→ **Brief**:
Copy out every line of the material below word for word and in the same order.

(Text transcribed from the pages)
········
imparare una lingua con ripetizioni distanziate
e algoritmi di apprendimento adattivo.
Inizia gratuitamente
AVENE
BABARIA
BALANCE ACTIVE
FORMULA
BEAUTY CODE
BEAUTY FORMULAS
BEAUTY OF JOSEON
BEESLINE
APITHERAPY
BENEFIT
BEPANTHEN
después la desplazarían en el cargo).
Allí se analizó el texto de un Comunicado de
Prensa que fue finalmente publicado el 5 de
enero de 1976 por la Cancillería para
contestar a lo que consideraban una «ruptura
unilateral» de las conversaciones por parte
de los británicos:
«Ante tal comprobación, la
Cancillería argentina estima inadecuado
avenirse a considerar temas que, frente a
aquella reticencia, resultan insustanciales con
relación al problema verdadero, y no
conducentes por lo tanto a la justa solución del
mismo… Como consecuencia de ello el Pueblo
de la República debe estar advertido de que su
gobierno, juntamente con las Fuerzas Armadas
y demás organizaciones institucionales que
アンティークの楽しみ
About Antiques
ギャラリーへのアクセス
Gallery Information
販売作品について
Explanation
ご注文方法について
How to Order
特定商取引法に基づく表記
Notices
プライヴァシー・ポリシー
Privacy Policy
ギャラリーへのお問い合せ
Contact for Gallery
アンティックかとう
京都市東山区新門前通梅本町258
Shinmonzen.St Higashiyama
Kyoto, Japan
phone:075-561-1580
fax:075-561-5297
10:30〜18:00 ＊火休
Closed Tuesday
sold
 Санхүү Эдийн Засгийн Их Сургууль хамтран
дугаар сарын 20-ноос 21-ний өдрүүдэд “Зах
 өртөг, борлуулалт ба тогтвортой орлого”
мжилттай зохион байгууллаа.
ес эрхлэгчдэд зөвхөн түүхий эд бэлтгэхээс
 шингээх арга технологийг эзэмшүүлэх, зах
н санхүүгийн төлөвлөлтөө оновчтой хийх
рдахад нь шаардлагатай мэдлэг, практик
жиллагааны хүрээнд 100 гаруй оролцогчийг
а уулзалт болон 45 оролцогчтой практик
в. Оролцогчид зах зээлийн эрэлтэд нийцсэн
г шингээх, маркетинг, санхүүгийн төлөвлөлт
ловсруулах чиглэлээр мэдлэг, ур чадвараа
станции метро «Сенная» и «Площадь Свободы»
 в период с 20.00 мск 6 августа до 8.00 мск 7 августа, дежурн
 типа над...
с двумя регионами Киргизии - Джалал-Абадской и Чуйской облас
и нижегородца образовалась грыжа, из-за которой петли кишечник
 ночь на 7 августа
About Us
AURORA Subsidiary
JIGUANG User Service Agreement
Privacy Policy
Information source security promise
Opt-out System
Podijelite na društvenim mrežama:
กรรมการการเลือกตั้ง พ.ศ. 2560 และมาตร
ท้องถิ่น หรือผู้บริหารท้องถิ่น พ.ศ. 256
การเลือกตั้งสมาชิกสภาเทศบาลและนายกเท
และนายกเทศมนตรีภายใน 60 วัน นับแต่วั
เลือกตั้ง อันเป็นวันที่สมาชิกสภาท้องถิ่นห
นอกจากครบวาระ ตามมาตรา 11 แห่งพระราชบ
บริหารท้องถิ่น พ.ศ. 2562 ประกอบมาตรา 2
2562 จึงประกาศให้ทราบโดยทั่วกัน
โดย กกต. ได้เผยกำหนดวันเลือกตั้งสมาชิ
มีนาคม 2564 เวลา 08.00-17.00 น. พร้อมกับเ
········
→ **Written reply**:
imparare una lingua con ripetizioni distanziate
e algoritmi di apprendimento adattivo.
Inizia gratuitamente
AVENE
BABARIA
BALANCE ACTIVE
FORMULA
BEAUTY CODE
BEAUTY FORMULAS
BEAUTY OF JOSEON
BEESLINE
APITHERAPY
BENEFIT
BEPANTHEN
después la desplazarían en el cargo).
Allí se analizó el texto de un Comunicado de
Prensa que fue finalmente publicado el 5 de
enero de 1976 por la Cancillería para
contestar a lo que consideraban una «ruptura
unilateral» de las conversaciones por parte
de los británicos:
«Ante tal comprobación, la
Cancillería argentina estima inadecuado
avenirse a considerar temas que, frente a
aquella reticencia, resultan insustanciales con
relación al problema verdadero, y no
conducentes por lo tanto a la justa solución del
mismo… Como consecuencia de ello el Pueblo
de la República debe estar advertido de que su
gobierno, juntamente con las Fuerzas Armadas
y demás organizaciones institucionales que
アンティークの楽しみ
About Antiques
ギャラリーへのアクセス
Gallery Information
販売作品について
Explanation
ご注文方法について
How to Order
特定商取引法に基づく表記
Notices
プライヴァシー・ポリシー
Privacy Policy
ギャラリーへのお問い合せ
Contact for Gallery
アンティックかとう
京都市東山区新門前通梅本町258
Shinmonzen.St Higashiyama
Kyoto, Japan
phone:075-561-1580
fax:075-561-5297
10:30〜18:00 ＊火休
Closed Tuesday
sold
 Санхүү Эдийн Засгийн Их Сургууль хамтран
дугаар сарын 20-ноос 21-ний өдрүүдэд “Зах
 өртөг, борлуулалт ба тогтвортой орлого”
мжилттай зохион байгууллаа.
ес эрхлэгчдэд зөвхөн түүхий эд бэлтгэхээс
 шингээх арга технологийг эзэмшүүлэх, зах
н санхүүгийн төлөвлөлтөө оновчтой хийх
рдахад нь шаардлагатай мэдлэг, практик
жиллагааны хүрээнд 100 гаруй оролцогчийг
а уулзалт болон 45 оролцогчтой практик
в. Оролцогчид зах зээлийн эрэлтэд нийцсэн
г шингээх, маркетинг, санхүүгийн төлөвлөлт
ловсруулах чиглэлээр мэдлэг, ур чадвараа
станции метро «Сенная» и «Площадь Свободы»
 в период с 20.00 мск 6 августа до 8.00 мск 7 августа, дежурн
 типа над...
с двумя регионами Киргизии - Джалал-Абадской и Чуйской облас
и нижегородца образовалась грыжа, из-за которой петли кишечник
 ночь на 7 августа
About Us
AURORA Subsidiary
JIGUANG User Service Agreement
Privacy Policy
Information source security promise
Opt-out System
Podijelite na društvenim mrežama:
กรรมการการเลือกตั้ง พ.ศ. 2560 และมาตร
ท้องถิ่น หรือผู้บริหารท้องถิ่น พ.ศ. 256
การเลือกตั้งสมาชิกสภาเทศบาลและนายกเท
และนายกเทศมนตรีภายใน 60 วัน นับแต่วั
เลือกตั้ง อันเป็นวันที่สมาชิกสภาท้องถิ่นห
นอกจากครบวาระ ตามมาตรา 11 แห่งพระราชบ
บริหารท้องถิ่น พ.ศ. 2562 ประกอบมาตรา 2
2562 จึงประกาศให้ทราบโดยทั่วกัน
โดย กกต. ได้เผยกำหนดวันเลือกตั้งสมาชิ
มีนาคม 2564 เวลา 08.00-17.00 น. พร้อมกับเ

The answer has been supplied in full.